━━ THE RECORDS ━━

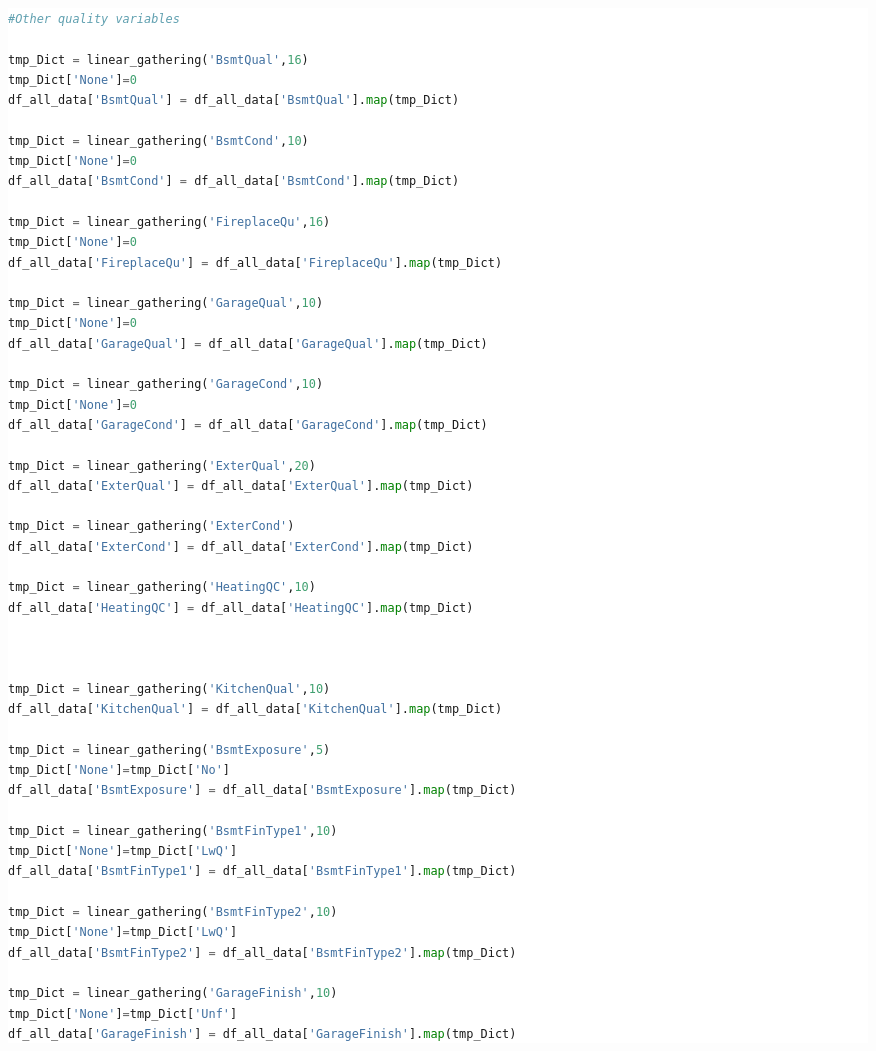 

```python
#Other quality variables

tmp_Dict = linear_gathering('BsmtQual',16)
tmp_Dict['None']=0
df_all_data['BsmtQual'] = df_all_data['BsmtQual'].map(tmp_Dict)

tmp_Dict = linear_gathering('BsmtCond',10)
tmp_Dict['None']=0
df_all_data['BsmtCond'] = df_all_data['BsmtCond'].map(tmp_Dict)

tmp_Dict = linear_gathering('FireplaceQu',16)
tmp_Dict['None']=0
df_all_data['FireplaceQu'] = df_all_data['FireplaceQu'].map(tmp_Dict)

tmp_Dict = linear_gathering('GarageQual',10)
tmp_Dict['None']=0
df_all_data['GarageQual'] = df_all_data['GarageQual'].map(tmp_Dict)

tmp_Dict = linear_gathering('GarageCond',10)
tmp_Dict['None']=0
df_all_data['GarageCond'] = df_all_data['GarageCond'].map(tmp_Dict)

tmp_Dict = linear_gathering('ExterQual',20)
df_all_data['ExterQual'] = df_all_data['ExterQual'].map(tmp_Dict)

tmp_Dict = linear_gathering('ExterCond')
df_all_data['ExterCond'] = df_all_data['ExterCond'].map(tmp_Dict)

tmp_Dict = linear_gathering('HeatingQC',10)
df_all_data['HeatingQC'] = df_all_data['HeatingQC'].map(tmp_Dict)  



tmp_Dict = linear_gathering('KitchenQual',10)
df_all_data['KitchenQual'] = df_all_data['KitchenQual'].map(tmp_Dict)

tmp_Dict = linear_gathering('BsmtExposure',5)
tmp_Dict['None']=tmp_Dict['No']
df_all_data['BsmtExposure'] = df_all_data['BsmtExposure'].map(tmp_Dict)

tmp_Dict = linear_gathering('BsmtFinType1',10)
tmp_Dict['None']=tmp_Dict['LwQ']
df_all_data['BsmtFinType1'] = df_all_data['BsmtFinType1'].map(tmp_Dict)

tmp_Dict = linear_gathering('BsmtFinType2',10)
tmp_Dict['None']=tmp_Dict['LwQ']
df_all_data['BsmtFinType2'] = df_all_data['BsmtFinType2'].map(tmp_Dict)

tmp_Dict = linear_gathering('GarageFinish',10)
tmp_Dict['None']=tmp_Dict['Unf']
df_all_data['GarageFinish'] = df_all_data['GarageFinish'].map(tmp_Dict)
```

━━━

What is needed is each line from the records with the word "GarageQual" in it.

tmp_Dict = linear_gathering('GarageQual',10)
df_all_data['GarageQual'] = df_all_data['GarageQual'].map(tmp_Dict)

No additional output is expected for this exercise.